Monsieur le président, monsieur le ministre, mes chers collègues, au cours de ces deux derniers jours, nos débats ont été intenses.
Vous aurez remarqué, mes chers collègues, que le groupe socialiste a présenté un nombre limité d'amendements, dont l'objet était de restaurer certaines garanties auxquelles il est très attaché et d'éviter certains amalgames qui semblent particulièrement préjudiciables.
Malheureusement, à une exception près touchant deux mots, aucun de nos amendements n'a été adopté. Nous aurions été très sensibles au fait qu'il en soit autrement, mais telle n'a pas été la volonté du Gouvernement.
Je répéterai les deux raisons pour lesquelles nous voterons contre ce projet de loi.
Bien sûr, je dois redire pour la vingtième fois, sinon plus, combien nous sommes attachés à la lutte contre le terrorisme : le terrorisme est la négation de la civilisation et il nous menace tous.
Mais nous tenons à dire qu'il est possible - et nécessaire - de lutter contre le terrorisme sans procéder à ces amalgames, et dans le respect de l'État de droit.
Il n'était pas besoin, vous le savez bien, de mêler la question de l'immigration à celle de la lutte contre le terrorisme.

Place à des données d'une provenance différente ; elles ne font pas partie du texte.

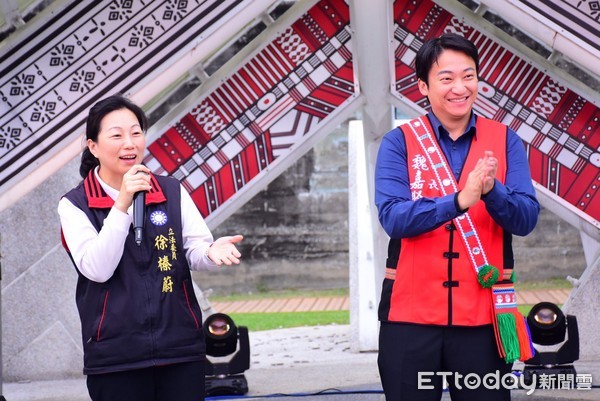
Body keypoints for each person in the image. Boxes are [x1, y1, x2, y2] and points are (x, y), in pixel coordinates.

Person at [374, 33, 540, 401]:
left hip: (485, 320)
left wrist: (492, 191)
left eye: (469, 76)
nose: (460, 88)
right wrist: (459, 200)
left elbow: (526, 219)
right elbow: (394, 217)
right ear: (423, 86)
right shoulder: (399, 141)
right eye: (446, 78)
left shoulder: (505, 139)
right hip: (409, 318)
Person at [58, 95, 243, 401]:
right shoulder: (75, 205)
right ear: (93, 146)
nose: (129, 143)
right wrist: (122, 204)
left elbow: (194, 249)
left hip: (180, 350)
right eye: (116, 135)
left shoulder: (170, 189)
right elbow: (97, 269)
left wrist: (210, 253)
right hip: (116, 357)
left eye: (136, 132)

Nous avons tenté de l'expliquer de toutes les manières possibles, malheureusement sans succès.
Je veux solennellement réaffirmer deux choses : premièrement, il est, bien sûr, légitime de mettre en oeuvre un dispositif de lutte contre le terrorisme ; deuxièmement, il est, bien sûr, légitime de mettre en oeuvre une politique de l'immigration, ... sur laquelle nous pouvons avoir, les uns et les autres, des avis divergents.

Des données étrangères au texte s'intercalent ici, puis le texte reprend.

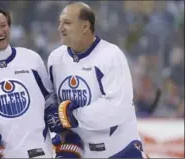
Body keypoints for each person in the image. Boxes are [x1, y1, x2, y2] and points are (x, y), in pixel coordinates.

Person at [0, 6, 82, 158]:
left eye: (3, 25)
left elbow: (49, 97)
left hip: (40, 152)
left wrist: (57, 118)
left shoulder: (31, 59)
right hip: (4, 155)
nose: (0, 31)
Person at [45, 2, 148, 158]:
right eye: (60, 23)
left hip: (120, 150)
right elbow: (52, 96)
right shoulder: (55, 59)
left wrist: (74, 115)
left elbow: (117, 107)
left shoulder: (110, 56)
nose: (60, 28)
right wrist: (51, 108)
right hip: (82, 152)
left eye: (67, 23)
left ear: (85, 26)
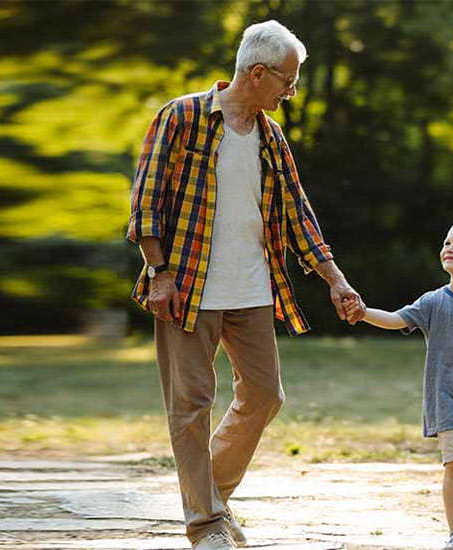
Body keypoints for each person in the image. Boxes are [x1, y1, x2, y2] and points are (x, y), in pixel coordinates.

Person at [127, 20, 365, 550]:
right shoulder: (182, 116)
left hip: (253, 286)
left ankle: (209, 496)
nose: (291, 91)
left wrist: (335, 279)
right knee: (192, 405)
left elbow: (298, 215)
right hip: (186, 286)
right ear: (257, 73)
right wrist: (159, 272)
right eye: (287, 80)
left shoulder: (271, 135)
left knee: (263, 395)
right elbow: (145, 202)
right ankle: (206, 524)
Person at [344, 218, 453, 550]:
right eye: (447, 242)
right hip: (446, 400)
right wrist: (363, 312)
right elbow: (396, 320)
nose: (448, 248)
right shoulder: (433, 302)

Dès lors qu'existe une politique de l'immigration, il est logique de prendre des mesures pour réprimer l'immigration clandestine. En revanche, il n'est pas légitime, à notre sens, de tout mélanger et, ainsi, d'entretenir inéluctablement le soupçon.
Nous sommes contre les terroristes d'où qu'ils viennent, quelle que soit leur origine, quelle que soit leur nationalité. Mais gardons-nous de tout préjugé, car préjuger est non seulement une erreur, mais encore c'est ouvrir la porte aux stigmatisations, aux procès d'intention, qui se retournent immanquablement contre nous et contre notre pays.
En second lieu, nous considérons qu'il est possible, nécessaire et indispensable de mener la lutte contre le terrorisme dans le respect de l'État de droit.
On a parlé ici même des juges antiterroristes, auxquels un hommage a été justement rendu. On a souhaité que leur action soit facilitée et que leurs moyens soient renforcés. Évidemment, nous y sommes favorables ! Mais les juges restent des juges ! Or dix articles du projet de loi ont pour objet de substituer aux décisions de l'autorité judiciaire celles des services administratifs dans la lutte contre le terrorisme.
Il n'est pas compatible avec un État de droit que des autorités administratives puissent, en l'absence de toute décision judiciaire ou de tout contrôle du juge, en l'absence même de toute ouverture d'enquête, mettre en oeuvre à tout moment des procédures touchant à la liberté d'aller et venir et tendant à contrôler la libre circulation des personnes, les déplacements ou la tenue de réunions, de manifestations, de grands rassemblements et d'événements particuliers : je cite là les termes du projet de loi.
Il est franchement incompatible avec un État de droit que, dans le domaine des communications téléphoniques ou électroniques, on refuse ici même de mettre en oeuvre les prérogatives de la Commission nationale de contrôle des interceptions de sécurité, la CNCIS, pour s'en remettre à une personnalité désignée de facto par le ministre de l'intérieur.
Était-il impossible de prévoir que cette commission, présidée par un haut magistrat, doive donner son avis au pouvoir exécutif avant qu'il agisse ?
Était-il impossible de prévoir que les parquets et les juges, auxquels il convient de rendre hommage encore une fois, doivent exercer pleinement leurs pouvoirs ?
C'était possible, mais, malheureusement, les auteurs de ce texte n'ont pas exprimé la volonté de conjuguer la lutte la plus impitoyable contre le terrorisme avec le respect de l'État de droit.
Je conclurai par cette phrase, que nous avons prononcée à plusieurs reprises au cours de ce débat : la plus grande victoire des terroristes serait de nous conduire à renoncer à l'État de droit.